Kentucky Garden Pests

The following Horticulture article printed in the quarterly Oldham County Extension newsletter.

Managing Home Garden Pests

This year’s wet spring has created an environment favorable for weeds, and disease to develop. It will be important to use Integrated Pest Management (IPM) to have a productive garden. IPM includes using disease resistant varieties, crop rotation, sanitation, weed control, and careful frequent observation.

Planning ahead for your garden is important. By planning, you can determine what you want to grow and how much space is required. Spacing the plants so they are not crowded allows good air circulation, reducing disease development. Choosing vegetable varieties with resistance to several diseases will reduce disease risk. Rotating crops – planting a crop in a different area of the garden from the previous year – also reduces potential disease development. Sanitation too helps reduce the spread of disease or insect pests. Remove all diseased portions of plants and dying plants to eliminate sources of disease. Plants no longer producing should be removed and composted.
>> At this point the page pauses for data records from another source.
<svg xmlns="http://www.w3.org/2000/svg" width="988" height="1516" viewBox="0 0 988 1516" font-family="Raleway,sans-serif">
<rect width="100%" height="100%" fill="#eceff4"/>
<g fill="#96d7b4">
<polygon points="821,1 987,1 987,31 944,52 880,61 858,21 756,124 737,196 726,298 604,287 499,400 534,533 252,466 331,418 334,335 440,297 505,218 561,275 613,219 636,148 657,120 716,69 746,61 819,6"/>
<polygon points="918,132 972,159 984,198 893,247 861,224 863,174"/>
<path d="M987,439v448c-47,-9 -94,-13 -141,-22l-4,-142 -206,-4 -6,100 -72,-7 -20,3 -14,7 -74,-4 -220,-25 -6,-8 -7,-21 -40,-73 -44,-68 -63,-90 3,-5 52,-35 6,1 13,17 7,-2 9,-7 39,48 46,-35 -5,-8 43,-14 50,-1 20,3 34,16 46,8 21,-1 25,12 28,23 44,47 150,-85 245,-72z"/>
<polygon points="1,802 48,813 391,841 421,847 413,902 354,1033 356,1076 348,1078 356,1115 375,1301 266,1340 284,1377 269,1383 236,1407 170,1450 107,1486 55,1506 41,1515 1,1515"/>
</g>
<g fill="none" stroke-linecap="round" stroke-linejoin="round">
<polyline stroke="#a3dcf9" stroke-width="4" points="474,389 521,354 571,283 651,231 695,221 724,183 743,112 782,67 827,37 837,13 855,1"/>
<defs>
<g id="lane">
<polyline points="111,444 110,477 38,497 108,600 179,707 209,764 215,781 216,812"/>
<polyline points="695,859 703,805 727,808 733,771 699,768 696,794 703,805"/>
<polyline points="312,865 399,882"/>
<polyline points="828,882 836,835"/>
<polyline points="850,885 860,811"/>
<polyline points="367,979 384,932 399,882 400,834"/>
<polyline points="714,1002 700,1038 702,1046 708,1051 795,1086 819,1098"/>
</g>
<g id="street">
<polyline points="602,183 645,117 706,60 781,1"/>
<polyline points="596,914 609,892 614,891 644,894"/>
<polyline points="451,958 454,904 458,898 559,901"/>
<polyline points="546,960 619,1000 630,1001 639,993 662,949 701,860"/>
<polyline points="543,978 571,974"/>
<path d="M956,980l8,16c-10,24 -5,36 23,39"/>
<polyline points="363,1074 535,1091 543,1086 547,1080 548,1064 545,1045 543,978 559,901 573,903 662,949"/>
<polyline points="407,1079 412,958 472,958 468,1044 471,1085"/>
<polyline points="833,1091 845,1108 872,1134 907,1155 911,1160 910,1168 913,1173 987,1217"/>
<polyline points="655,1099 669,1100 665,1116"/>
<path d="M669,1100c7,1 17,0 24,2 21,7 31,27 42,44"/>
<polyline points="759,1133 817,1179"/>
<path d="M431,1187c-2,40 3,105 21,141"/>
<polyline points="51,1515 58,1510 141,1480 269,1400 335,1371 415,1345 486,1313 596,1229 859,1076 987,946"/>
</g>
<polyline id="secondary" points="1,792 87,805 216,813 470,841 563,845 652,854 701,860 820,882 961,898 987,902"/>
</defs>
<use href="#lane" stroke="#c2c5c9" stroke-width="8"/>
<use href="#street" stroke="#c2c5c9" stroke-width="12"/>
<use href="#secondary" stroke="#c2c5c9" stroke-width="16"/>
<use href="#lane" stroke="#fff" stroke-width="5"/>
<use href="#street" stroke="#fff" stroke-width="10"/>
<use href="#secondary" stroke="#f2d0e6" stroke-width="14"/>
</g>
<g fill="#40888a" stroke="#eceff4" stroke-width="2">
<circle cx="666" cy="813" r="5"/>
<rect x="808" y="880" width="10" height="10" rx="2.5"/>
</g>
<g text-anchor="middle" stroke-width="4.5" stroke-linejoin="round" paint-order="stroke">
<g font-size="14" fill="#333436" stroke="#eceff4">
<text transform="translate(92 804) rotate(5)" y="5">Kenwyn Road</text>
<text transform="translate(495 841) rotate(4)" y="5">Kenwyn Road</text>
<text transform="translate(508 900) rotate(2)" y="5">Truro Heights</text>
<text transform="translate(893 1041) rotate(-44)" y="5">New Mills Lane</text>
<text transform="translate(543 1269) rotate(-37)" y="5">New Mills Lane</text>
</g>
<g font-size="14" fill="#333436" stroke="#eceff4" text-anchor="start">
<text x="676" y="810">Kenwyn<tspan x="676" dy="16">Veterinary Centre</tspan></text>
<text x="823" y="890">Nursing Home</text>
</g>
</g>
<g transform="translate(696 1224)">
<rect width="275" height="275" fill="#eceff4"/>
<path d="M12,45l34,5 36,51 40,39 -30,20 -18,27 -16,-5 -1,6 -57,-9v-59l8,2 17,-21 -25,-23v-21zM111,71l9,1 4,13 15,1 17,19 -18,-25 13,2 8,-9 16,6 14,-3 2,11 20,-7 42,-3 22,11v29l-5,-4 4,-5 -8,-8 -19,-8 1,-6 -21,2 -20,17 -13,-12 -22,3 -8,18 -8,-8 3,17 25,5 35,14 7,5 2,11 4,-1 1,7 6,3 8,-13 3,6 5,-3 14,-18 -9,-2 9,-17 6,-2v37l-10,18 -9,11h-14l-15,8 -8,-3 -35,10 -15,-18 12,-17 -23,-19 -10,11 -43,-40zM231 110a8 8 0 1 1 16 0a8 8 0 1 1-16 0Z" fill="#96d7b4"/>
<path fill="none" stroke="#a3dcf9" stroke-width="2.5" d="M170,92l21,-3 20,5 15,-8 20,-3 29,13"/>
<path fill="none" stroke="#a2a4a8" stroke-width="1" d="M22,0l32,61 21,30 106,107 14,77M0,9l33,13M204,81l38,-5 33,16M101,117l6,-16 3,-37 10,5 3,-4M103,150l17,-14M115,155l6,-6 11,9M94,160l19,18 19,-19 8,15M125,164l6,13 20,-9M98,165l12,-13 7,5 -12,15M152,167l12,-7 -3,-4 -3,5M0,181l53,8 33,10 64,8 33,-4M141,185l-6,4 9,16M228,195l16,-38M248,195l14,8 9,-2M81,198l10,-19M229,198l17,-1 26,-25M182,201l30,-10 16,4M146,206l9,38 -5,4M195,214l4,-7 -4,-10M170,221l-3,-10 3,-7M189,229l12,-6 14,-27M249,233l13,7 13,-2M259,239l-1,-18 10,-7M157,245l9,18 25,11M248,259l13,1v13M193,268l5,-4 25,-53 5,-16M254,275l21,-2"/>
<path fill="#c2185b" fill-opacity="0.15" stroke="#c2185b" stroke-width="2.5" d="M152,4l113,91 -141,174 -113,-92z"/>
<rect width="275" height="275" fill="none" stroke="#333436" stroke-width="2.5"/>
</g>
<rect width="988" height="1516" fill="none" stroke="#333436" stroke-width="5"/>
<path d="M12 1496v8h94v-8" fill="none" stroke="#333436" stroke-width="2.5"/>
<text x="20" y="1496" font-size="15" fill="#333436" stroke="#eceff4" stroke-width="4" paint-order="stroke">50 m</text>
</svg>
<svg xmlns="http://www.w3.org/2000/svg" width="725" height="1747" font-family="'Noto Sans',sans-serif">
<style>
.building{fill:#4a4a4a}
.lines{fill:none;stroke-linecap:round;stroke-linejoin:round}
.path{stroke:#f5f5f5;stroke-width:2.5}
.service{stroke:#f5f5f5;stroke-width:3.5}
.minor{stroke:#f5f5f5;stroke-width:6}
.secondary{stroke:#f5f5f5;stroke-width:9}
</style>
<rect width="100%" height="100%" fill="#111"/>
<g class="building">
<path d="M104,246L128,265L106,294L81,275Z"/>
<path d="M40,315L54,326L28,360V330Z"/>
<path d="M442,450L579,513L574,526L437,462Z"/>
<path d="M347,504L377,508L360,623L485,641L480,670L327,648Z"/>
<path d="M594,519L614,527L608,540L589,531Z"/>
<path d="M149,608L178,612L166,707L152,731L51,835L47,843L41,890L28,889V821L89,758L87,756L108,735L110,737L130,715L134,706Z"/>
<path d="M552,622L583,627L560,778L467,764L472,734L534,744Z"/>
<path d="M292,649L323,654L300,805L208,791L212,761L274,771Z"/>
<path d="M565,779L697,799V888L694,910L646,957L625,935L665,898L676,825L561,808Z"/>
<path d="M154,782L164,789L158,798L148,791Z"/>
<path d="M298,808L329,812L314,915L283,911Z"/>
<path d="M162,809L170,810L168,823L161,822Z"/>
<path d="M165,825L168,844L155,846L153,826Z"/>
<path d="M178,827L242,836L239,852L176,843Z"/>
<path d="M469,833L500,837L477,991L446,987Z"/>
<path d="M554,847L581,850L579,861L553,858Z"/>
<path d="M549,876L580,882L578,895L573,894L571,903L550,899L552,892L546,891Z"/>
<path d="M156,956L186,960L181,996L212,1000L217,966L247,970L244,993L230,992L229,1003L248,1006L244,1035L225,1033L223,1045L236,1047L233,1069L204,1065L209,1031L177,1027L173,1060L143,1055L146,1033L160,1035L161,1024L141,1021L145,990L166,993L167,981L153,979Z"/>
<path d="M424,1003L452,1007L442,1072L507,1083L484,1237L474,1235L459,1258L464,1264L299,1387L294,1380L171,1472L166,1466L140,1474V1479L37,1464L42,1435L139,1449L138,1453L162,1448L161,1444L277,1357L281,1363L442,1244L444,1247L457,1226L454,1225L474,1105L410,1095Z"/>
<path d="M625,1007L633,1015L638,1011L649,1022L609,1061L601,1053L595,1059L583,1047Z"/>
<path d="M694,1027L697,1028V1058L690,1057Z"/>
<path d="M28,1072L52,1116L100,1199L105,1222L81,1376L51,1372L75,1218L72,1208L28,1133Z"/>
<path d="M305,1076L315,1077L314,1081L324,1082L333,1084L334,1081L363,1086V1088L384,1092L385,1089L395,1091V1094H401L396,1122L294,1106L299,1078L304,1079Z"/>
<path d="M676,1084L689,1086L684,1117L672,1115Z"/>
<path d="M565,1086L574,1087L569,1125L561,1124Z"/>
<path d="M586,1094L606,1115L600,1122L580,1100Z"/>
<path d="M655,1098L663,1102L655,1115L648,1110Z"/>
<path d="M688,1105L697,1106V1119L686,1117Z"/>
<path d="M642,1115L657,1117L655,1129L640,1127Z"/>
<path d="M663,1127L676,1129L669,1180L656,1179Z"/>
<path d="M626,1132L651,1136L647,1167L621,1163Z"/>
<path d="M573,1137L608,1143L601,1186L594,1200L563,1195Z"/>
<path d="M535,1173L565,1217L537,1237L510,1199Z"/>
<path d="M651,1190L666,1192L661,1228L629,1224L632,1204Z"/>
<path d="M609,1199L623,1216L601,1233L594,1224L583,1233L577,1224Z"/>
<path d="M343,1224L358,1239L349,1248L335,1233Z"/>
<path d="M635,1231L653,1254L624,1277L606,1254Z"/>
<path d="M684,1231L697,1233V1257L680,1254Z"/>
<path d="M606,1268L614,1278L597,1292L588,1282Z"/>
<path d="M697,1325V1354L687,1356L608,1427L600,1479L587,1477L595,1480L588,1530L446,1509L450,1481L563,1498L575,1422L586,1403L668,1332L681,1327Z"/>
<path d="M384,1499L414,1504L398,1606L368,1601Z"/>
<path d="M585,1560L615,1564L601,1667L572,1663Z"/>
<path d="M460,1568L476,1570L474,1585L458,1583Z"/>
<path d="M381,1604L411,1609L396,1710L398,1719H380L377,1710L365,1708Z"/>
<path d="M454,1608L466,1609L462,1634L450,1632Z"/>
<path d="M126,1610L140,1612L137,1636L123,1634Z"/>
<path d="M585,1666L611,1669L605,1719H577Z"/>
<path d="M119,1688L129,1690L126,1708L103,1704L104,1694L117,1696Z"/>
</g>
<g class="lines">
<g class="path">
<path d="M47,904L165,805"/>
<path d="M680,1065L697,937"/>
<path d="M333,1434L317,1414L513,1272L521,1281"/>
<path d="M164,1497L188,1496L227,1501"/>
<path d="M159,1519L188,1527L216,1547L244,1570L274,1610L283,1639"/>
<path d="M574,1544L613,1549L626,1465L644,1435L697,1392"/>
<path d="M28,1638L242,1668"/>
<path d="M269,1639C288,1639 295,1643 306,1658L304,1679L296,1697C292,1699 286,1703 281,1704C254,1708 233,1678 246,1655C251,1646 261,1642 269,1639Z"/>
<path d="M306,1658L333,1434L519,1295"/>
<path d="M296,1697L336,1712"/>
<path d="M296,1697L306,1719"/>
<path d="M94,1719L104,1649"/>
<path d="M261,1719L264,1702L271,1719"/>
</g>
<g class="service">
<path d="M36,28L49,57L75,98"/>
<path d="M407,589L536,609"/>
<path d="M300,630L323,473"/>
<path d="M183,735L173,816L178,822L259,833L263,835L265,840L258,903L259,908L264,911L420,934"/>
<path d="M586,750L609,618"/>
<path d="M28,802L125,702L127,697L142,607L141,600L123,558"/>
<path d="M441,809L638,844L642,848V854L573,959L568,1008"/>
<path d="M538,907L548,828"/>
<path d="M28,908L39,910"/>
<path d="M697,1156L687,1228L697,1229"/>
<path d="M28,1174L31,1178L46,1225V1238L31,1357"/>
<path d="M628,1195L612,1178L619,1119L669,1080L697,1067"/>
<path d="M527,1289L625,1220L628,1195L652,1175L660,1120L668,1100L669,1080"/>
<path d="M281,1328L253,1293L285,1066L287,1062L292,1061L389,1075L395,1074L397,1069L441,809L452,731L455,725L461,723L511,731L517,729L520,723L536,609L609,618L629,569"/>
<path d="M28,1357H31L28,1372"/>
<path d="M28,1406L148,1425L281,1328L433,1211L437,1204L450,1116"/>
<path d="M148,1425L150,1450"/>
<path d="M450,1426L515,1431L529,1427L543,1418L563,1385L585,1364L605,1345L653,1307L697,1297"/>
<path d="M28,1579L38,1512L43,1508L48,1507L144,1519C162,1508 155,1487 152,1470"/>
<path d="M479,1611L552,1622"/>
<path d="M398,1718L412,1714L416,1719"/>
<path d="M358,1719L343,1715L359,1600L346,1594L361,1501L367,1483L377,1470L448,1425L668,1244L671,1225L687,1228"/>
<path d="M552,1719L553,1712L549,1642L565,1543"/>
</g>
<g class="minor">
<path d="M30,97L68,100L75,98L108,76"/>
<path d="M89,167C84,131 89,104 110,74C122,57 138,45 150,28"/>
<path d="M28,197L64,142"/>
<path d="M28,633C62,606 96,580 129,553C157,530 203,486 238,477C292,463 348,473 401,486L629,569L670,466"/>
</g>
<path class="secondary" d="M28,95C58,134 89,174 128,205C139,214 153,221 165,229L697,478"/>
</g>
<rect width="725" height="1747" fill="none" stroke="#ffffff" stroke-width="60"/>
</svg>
Weed control is also part of sanitation. Weeds compete for space and nutrients and can host insects and diseases. Mulch helps control weeds, prevents disease spores splashing up on foliage, and conserves moisture.

armyworm damage

Armyworms damage plants from the bottom up.

Careful observation – inspecting the plants for pests frequently – helps alert you to early problems. The sooner you find a pest, the easier it is to control. Weather conditions indicate when it might be necessary to apply preventive fungicide applications. Looking at the underside of leaves is a good way to spot insects that can be removed before they damage the crops.


Garden pest: armyworm on saliva.

Using all of the IPM techniques help to improve the quality of the garden and produce.